The text proposes prior consent for ALL electronic communications including live marketing calls. However, there is a provision allowing Member States to adopt an opt-out consent regime at a national level for telemarketing.
This would mean the UK could keep its existing approach with the requirement to screen against the Telephone Preference Service (TPS). The DMA supports maintaining the TPS as moving to an opt-in regime would not affect the rogue traders that already flout the law to make nuisance calls.
There are specific additional requirements in the proposal for callers to display their phone number or to at least use a special prefix to indicate the call is for telemarketing purposes. Consumers must also be able to block such prefixes if they choose.
Legal grounds for processing
The GDPR outlines six separate legal grounds for processing personal data. If an organisation processes personal data then one of these legal grounds must underpin it. The DMA long lobbied for direct marketing to be included as a legitimate interest, which is recognised in recital 47 of the GDPR.
However, the only legal ground referred to in the ePrivacy Regulation is consent and while consent may be appropriate in certain circumstances, in general, it offers less flexibility to marketers than legitimate interest.
The DMA is arguing for all legal grounds to be referenced in ePrivacy, in particular, legitimate interest to ensure consistency between them.
OTTs and VoIPs
What is clear is so-called ‘Over the Top’ (OTTS), which include instant and social media messaging services (such as WhatsApp) and ‘voice over internet protocol’ providers (VoIPs) (such as Skype), will soon fall under the same EU laws as telephone calls, email communications, and SMS messages.
The EU Commission proposes legislation, it initiates the process. The EU Parliament and Council of Ministers are then given a chance to make discuss and make amendments. Once the Parliament and Council of Ministers have each agreed their own version of the text, they enter into trilogue negotiations, along with the Commission and a compromise position is reached, which then becomes the law.
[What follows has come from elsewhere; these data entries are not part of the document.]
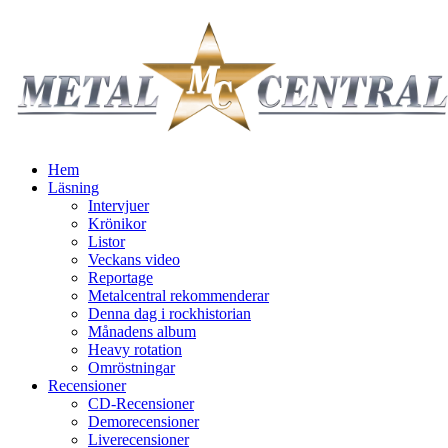
Hem
Läsning
Intervjuer
Krönikor
Listor
Veckans video
Reportage
Metalcentral rekommenderar
Denna dag i rockhistorian
Månadens album
Heavy rotation
Omröstningar
Recensioner
CD-Recensioner
Demorecensioner
Liverecensioner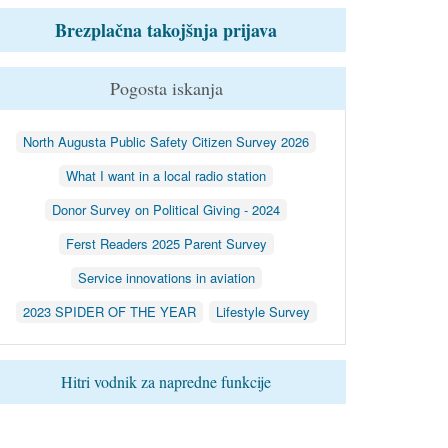
Brezplačna takojšnja prijava
Pogosta iskanja
North Augusta Public Safety Citizen Survey 2026
What I want in a local radio station
Donor Survey on Political Giving - 2024
Ferst Readers 2025 Parent Survey
Service innovations in aviation
2023 SPIDER OF THE YEAR
Lifestyle Survey
Hitri vodnik za napredne funkcije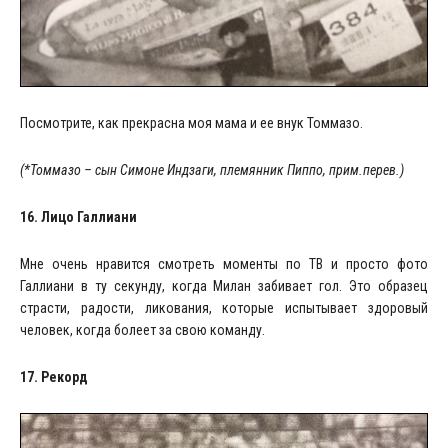
Посмотрите, как прекрасна моя мама и ее внук Томмазо.
(*Томмазо – сын Симоне Индзаги, племянник Пиппо, прим.перев.)
16. Лицо Галлиани
Мне очень нравится смотреть моменты по ТВ и просто фото
Галлиани в ту секунду, когда Милан забивает гол. Это образец
страсти, радости, ликования, которые испытывает здоровый
человек, когда болеет за свою команду.
17. Рекорд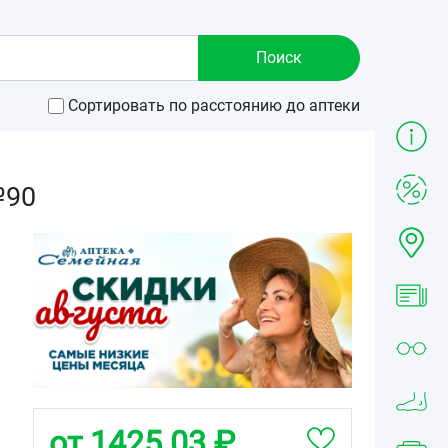
Сортировать по расстоянию до аптеки
№90
от 1425.03 ₽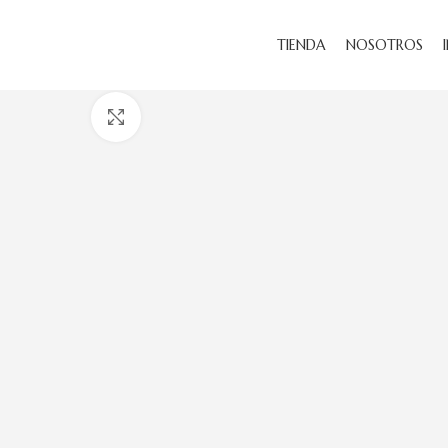
TIENDA
NOSOTROS
Haga Click para agrandar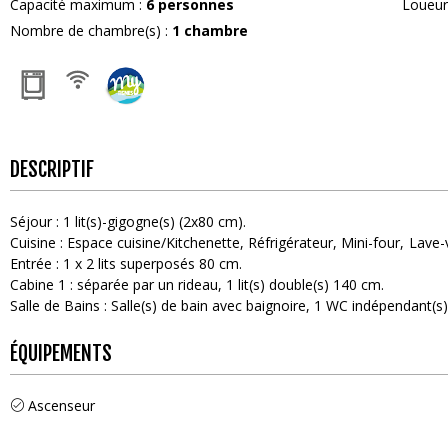
Capacité maximum
:
6
personnes
Loueu
Nombre de chambre(s)
:
1 chambre
DESCRIPTIF
Séjour
:
1
lit(s)-gigogne(s) (2x80 cm)
Cuisine
:
Espace cuisine/Kitchenette
Réfrigérateur
Mini-four
Lave-v
Entrée
:
1
x 2 lits superposés 80 cm
Cabine 1
:
séparée par un rideau
1
lit(s) double(s) 140 cm
Salle de Bains
:
Salle(s) de bain avec baignoire
1
WC indépendant(s
ÉQUIPEMENTS
Ascenseur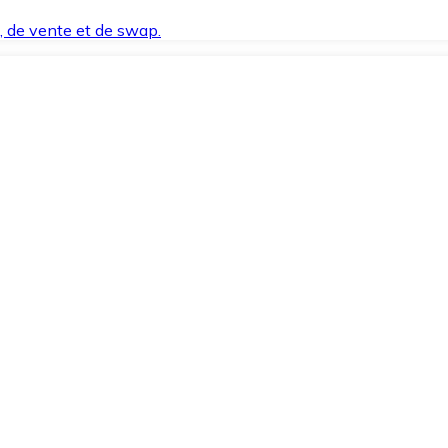
t, de vente et de swap.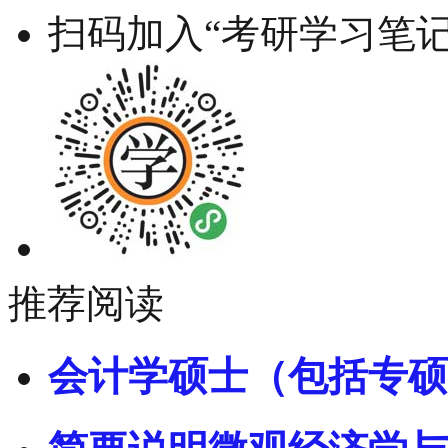
扫码加入“考研学习笔记
推荐阅读
会计学硕士（包括专硕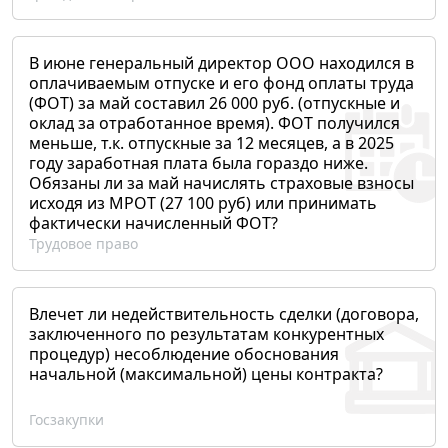
В июне генеральный директор ООО находился в
оплачиваемым отпуске и его фонд оплаты труда
(ФОТ) за май составил 26 000 руб. (отпускные и
оклад за отработанное время). ФОТ получился
меньше, т.к. отпускные за 12 месяцев, а в 2025
году заработная плата была гораздо ниже.
Обязаны ли за май начислять страховые взносы
исходя из МРОТ (27 100 руб) или принимать
фактически начисленный ФОТ?
Трудовое право
Влечет ли недействительность сделки (договора,
заключенного по результатам конкурентных
процедур) несоблюдение обоснования
начальной (максимальной) цены контракта?
Госзакупки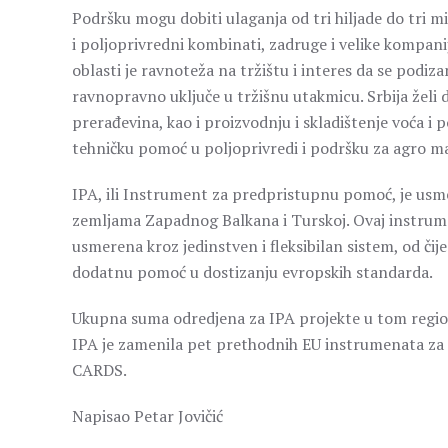
Podršku mogu dobiti ulaganja od tri hiljade do tri mil
i poljoprivredni kombinati, zadruge i velike kompani
oblasti je ravnoteža na tržištu i interes da se pod
ravnopravno uključe u tržišnu utakmicu. Srbija želi 
prerađevina, kao i proizvodnju i skladištenje voća i 
tehničku pomoć u poljoprivredi i podršku za agro m
IPA, ili Instrument za predpristupnu pomoć, je usm
zemljama Zapadnog Balkana i Turskoj. Ovaj instrum
usmerena kroz jedinstven i fleksibilan sistem, od čije
dodatnu pomoć u dostizanju evropskih standarda.
Ukupna suma odredjena za IPA projekte u tom regionu
IPA je zamenila pet prethodnih EU instrumenata za
CARDS.
Napisao Petar Jovičić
The Parliament has already agreed their version of the text and their amendments did little to allay DMA concerns, as outlined above. In many areas, the Parliament text actually creates more problems for marketers. The Parliamentary Committee narrowly voted to accept the proposed amendments by a margin of 31 to 24.
On the other hand, the Council of Ministers are still discussing their version of the text and are making slow progress. This is because the Council is more concerned with the possible negative impacts on economic growth. They fear that the text may have unintended consequences, a sentiment the DMA shares.
There is pressure from the EU Commission on the Council to agree their version of the text as quickly as possible. The DMA has sent letters to key UK Government ministers cautioning them against rushing to an agreement. Our EU DMA partners have sent similar letters in their own country too.
Once the Council agrees their version of the text the trilogue negotiations can begin. Negotiations may well be prolonged because this is a contentious piece of legislation with quite varied views between the Council and Parliament. Even the Parliament itself was very divided, with the vote to approve their version of the text narrowly winning with only several votes in it.
In May 2019 there are EU parliamentary elections and then after this the summer recess. If trilogue negotiations are not completed or even have not started then ePrivacy will be delayed significantly.
On the fastest timeline, ePrivacy will be agreed before the May deadline and then we will either have a 6 or 12 month grace period, depending on what is agreed. However, the May deadline might be missed and then delays will be significant. This is good news for the marketing industry, which is already dealing with the GDPR implementation, no small task.